Dataset items
- - - - - - -

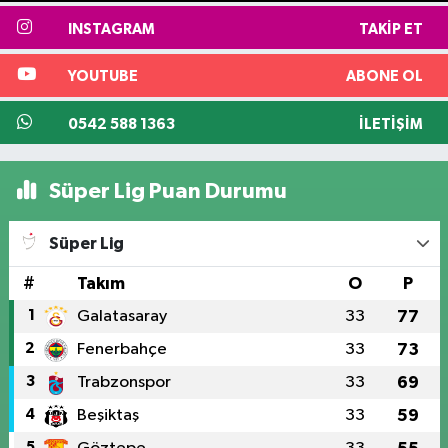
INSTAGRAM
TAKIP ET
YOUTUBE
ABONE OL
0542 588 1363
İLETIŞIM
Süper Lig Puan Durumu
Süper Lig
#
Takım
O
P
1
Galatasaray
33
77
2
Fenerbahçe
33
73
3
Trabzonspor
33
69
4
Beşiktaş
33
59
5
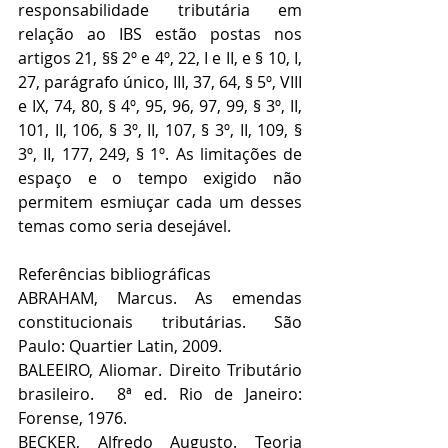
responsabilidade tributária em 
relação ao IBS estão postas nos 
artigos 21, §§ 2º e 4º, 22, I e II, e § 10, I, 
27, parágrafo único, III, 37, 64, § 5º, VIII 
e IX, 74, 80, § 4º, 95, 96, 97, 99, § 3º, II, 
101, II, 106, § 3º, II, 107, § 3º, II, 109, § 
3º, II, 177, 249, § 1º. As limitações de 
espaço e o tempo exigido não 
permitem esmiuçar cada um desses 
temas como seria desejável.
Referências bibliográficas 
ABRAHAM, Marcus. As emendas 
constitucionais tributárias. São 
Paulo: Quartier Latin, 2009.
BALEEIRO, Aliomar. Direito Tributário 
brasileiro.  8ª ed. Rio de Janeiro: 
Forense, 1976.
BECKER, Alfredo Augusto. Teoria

- - - - - - -

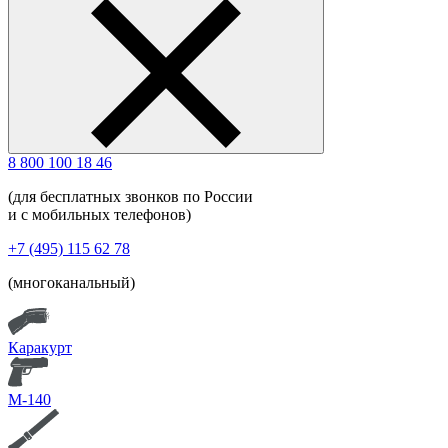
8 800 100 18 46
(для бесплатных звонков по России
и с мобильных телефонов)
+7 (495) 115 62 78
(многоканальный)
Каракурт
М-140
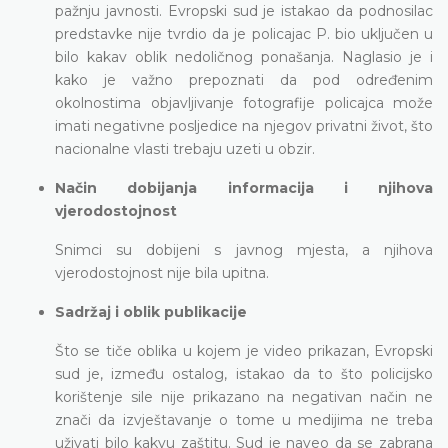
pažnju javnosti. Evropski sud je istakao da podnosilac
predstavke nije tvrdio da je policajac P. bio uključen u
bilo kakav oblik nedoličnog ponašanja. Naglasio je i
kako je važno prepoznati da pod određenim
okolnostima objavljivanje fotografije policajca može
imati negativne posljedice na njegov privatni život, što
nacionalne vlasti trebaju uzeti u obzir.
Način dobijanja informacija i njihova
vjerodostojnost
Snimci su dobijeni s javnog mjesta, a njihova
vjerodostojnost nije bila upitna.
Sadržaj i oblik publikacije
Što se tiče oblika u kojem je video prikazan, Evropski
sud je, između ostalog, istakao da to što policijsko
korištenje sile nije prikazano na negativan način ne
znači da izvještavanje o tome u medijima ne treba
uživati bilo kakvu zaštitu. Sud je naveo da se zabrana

- - - - - - -

▶ _WHAT THE TASK ASKS_:
Only a number is wanted. Count the lines of the data that contain "nije".

▶ _RESPONSE AREA_:
3